Start of EXERCISE PASSAGE

Anthony McIntyre remembers a great mind he met at political conferences.

Noel Whelan
I didn't get to know Noel Whelan well, only ever meeting him through attending political conferences, where he would catch the attention of his listeners quicker than most. He had an acutely sharp mind and the ability to articulate key ideas succinctly. For that reason when he died at the early age of 50 I sensed that the country had been deprived of one of its keenest minds. 

The last time we spoke I believe was at a British Irish Association event in either Oxford or Cambridge. Events and locations tend to haze as we get older, and the clarity of recall we had in youth is more agonised than agile. In our last conversation he commented to me that he had eventually come to understand my view of the peace process, having read a piece earlier in the year written for the Irish Times. He seemed to admire the article and it was praise indeed coming from a political analyst of his stature who was easily able to discern that not all republicans opposed to the peace process lived in the hope that another car bomb might trundle its way into a town like Omagh, but manage to avoid casualties this time. 

Back in the day when I was still young enough to know everything, I would have recoiled from the thought of being influenced by thinkers like Noel Whelan. What I came to learn from him and a wide range of others, many of whom were avowed political opponents, is that a healthy porous society needs to place a premium on intellectual promiscuity and encourage infidelity to the fixed and the formulaic. Barrister, broadcaster, activist, Noel Whelan was above all else a man of ideas. They simply gushed from him. 

I followed him on Twitter, would listen intently when he appeared on our television screen and frequently read his column in the Irish Times which he continued to write up until a week before he died and where a word was never wasted. The month before his life came to a premature end he penned a column that grasped the scale of SF’s election collapse, arguing that:

The fact that Sinn Féin’s leading operatives didn’t foresee this dramatic collapse in their vote suggests that the renowned Sinn Féin ground army has lost its knack for political intelligence-gathering, whatever about voter persuasion or mobilisation.

It was his take on Sinn Fein throughout the years that primarily interested me and which formed the basis of what conversations I had with him. He was never fooled by the party's protestations that its lily white heart was being pierced by false accusations about its link to the IRA. 

He was not however one of the party's unremitting critics. He praised Pearse Doherty as finally someone who:

gets to heart of dishonesty & spin at centre of insurance industry case about fraudulent claims, it happens, but not on anything like scale industry claims to justify their premiums, terrific use again by @PearseDoherty of the @OireachtasNews committee system.

He was no one-trick pony and there was much more to Noel Whelan than his insight into Sinn Fein. His expertise on elections was legendary. A former election candidate for Fianna Fail in the 1990s he was to prove hugely influential in the marriage referendum campaign in 2015 and was crucial in defeating a Fine Gael/Labour plan to abolish the Seanad as well as putting his shoulder to the wheel of the campaign to Repeal the 8th Amendment.  

He also toyed with the idea of running for the presidency but jettisoned it when it was confirmed that the outgoing president Michael D was throwing his hat in the ring for a second time. It is very hard to unseat an incumbent, particularly one as popular as Michael D.

President Higgins said of him, “propelled by his social justice values, Noel was not only a commentator but a driving force in some of the most important political campaigns of recent times.”

I also met his wife through the British Irish Association and later when myself and my wife interviewed the then PSNI Chief Constable, Hugh Orde for The Blanket. She was head of Communications for the PSNI. A funny thing that stands out is that on the morning of that interview my wife discovered she was pregnant with our second child so Hugh Orde and Sinéad McSweeney were the first people we got to share the news with. 

Our son is 14 now. Noel Whelan's son was 10 when his dad died, the tenderness of his years magnifying the loss sustained.

End of EXERCISE PASSAGE

● WORK REQUIRED:
In the tribute to Noel Whelan, repeat word for word the passage that opens with "The fact that" and closes with "to the IRA.".

Start of SOURCE MATERIAL

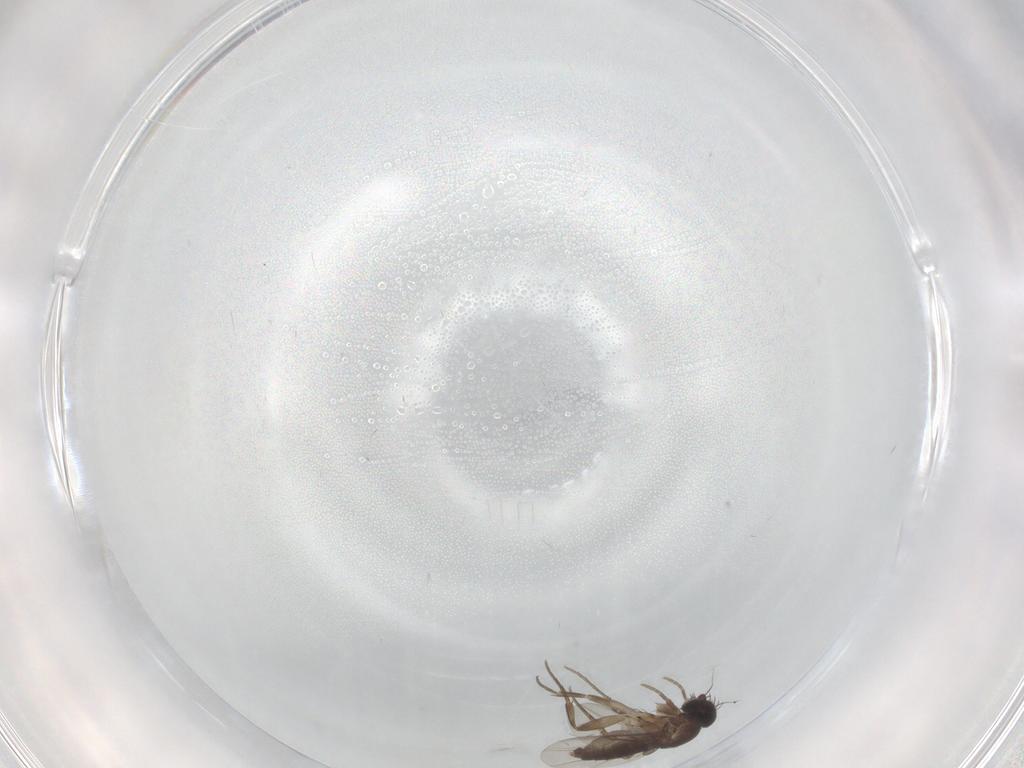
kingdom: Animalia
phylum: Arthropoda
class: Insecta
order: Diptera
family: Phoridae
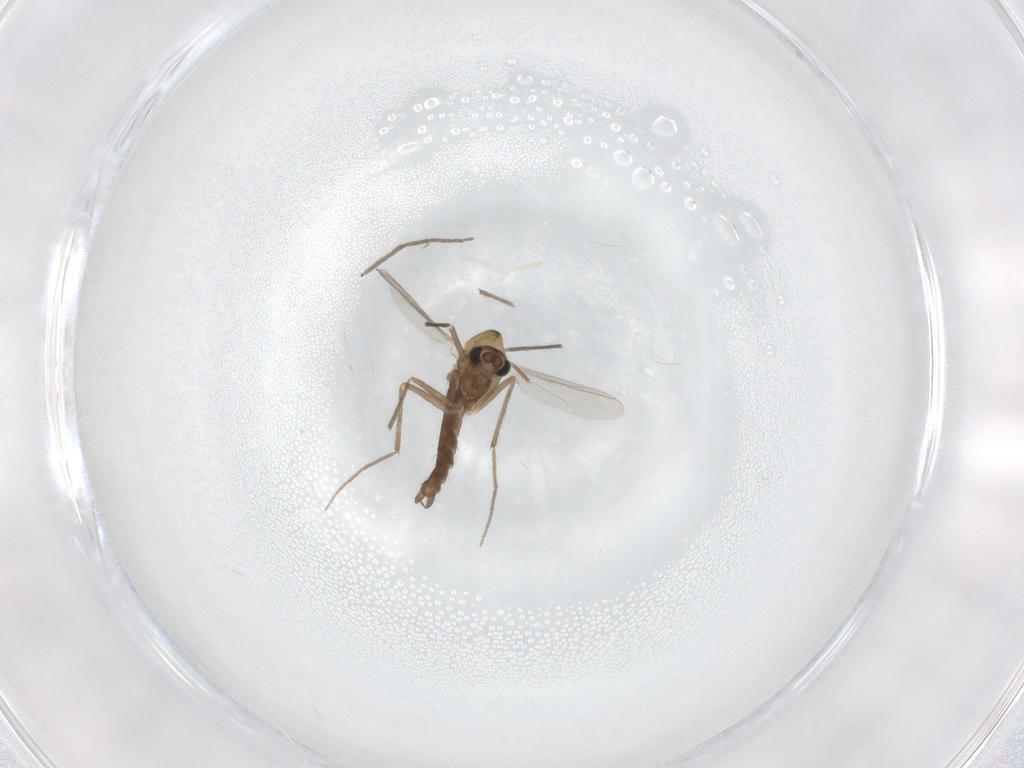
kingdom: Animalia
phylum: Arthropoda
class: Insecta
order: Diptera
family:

End of SOURCE MATERIAL

● RESPONSE:
The fact that Sinn Féin’s leading operatives didn’t foresee this dramatic collapse in their vote suggests that the renowned Sinn Féin ground army has lost its knack for political intelligence-gathering, whatever about voter persuasion or mobilisation.

It was his take on Sinn Fein throughout the years that primarily interested me and which formed the basis of what conversations I had with him. He was never fooled by the party's protestations that its lily white heart was being pierced by false accusations about its link to the IRA.